I drove to the library, logged in to one of their ancient brick computers, and finished my application, with less than a minute left. I felt poorly about it, but I guess that’s what I get for waiting until the last minute to submit. The questions weren’t difficult to answer – there weren’t any questions about why I was leaving my hometown, or what I wanted to do after I graduated. They didn’t ask me to explain why I’d broken up with James, or my fears in moving to Chicago, or if I thought I was making a wise choice by going to grad school in the first place. They only asked the easy questions.
I was too busy the next day to take my computer to get repaired, so I spent the next evening trying to respond to email and messages and Facebook comments without the letter ‘Y’. I couldn’t type ‘Happy’, or ‘Joy’, or ‘Funny’, or ‘Yes’, but I discovered that I rarely needed to.
The next morning, I took my computer to a repair shop, in that sketchy looking shopping center that I pass every day on my way to work. There was a bell hanging on the door that chimed when I entered. A thin, jittery man looked up from behind a counter, between shelves and shelves of computers and parts, like some kind of electronic graveyard.
“Can I help you?” He stammered, adjusting his thin glasses.
“The ‘Y’ doesn’t work.” I said, putting the computer down in front of him, gently.
“The why doesn’t work?” He asked, opening the laptop with his long, thin fingers.
“The ‘Y’ key. On the keyboard.”
“Oh! The ‘Y’ key. Got it.” He tapped the key several times, then chuckled. “Wow. Must be tricky to type anything without a ‘Y’. You wouldn’t be able to type very much.”

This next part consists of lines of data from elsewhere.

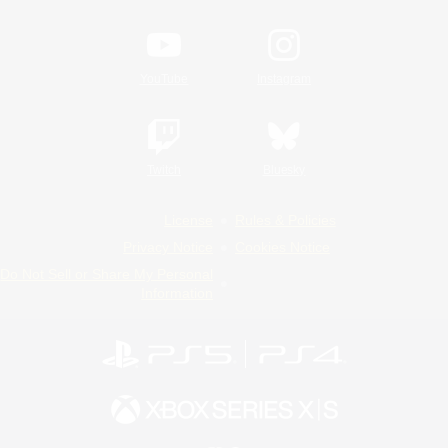
YouTube
Instagram
Twitch
Bluesky
License
Rules & Policies
Privacy Notice
Cookies Notice
Do Not Sell or Share My Personal
Information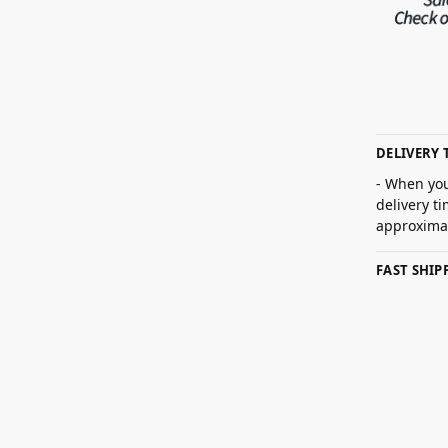
DELIVERY 
- When you
delivery t
approximat
FAST SHI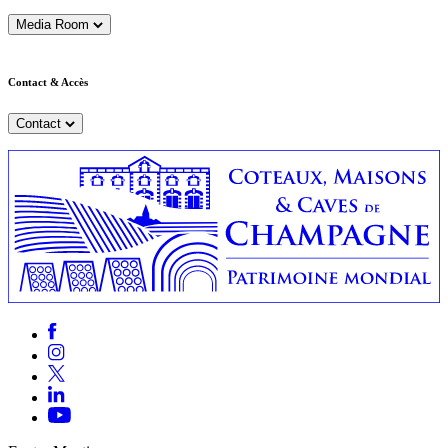
Media Room
Contact & Accès
Contact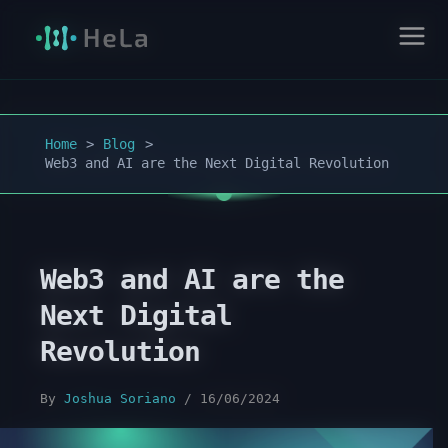
Home
Blog
Web3 and AI are the Next Digital Revolution
Web3 and AI are the
Next Digital
Revolution
By
Joshua Soriano
/
16/06/2024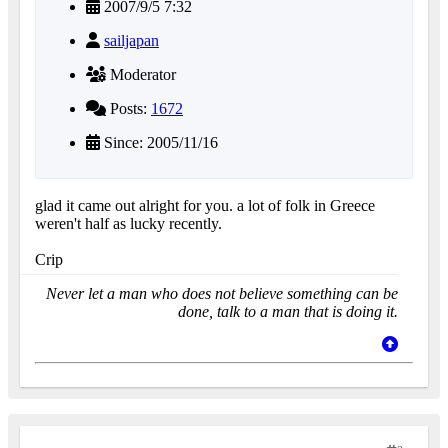
2007/9/5 7:32
sailjapan
Moderator
Posts:
1672
Since: 2005/11/16
glad it came out alright for you. a lot of folk in Greece
weren't half as lucky recently.
Crip
Never let a man who does not believe something can be
done, talk to a man that is doing it.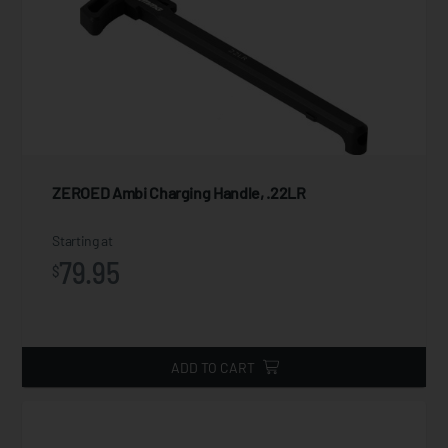
ZEROED Ambi Charging Handle, .22LR
Starting at
79.95
$
ADD TO CART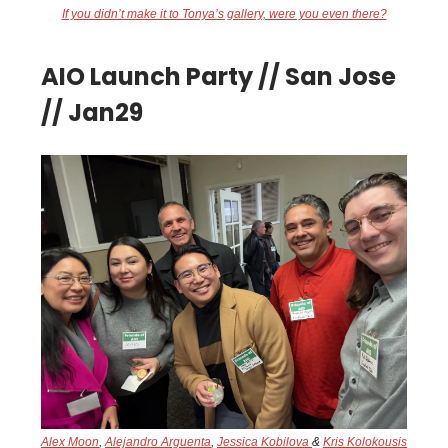
If you didn’t make it to Tonya’s gallery, were you even there?
AIO Launch Party // San Jose
// Jan29
Alex Moon
,
Alejandro Arguenta
,
Jessica Kobilova
&
Kris Kolokousis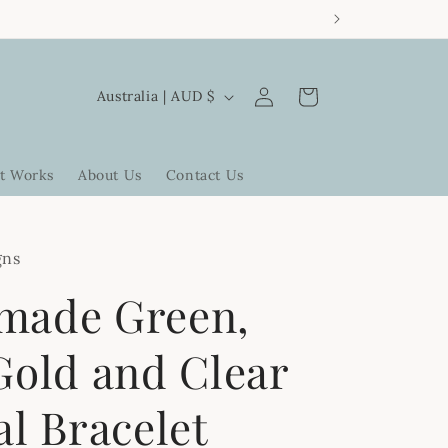
Log
C
Cart
Australia | AUD $
in
o
u
t Works
About Us
Contact Us
n
t
r
gns
y
made Green,
/
r
Gold and Clear
e
al Bracelet
g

I nodded, interested in getting my ‘Y’ working, not in conversation.
“Couldn’t type ‘Happy’ without a ‘Y’. Or ‘Yes’, or ‘Yellow’, or ‘Year’. Or ‘Why’.”
“When can you get it fixed?”
“I can get this back to you tomorrow. Yeah. Come back tomorrow.”
“I will.” I said, and left.
I came back the next day, and paid for the repair. I got back into my car, in the middle of that sketchy parking lot, and opened my laptop, testing out the ‘Y’ key. It worked, just like a ‘Y’ key should. I could successfully type ‘Yes’, and ‘Happy’, and ‘Yellow’, and ‘Joy’, and ‘Year’, but I realized the only reason I needed a ‘Y’ key was to type one word.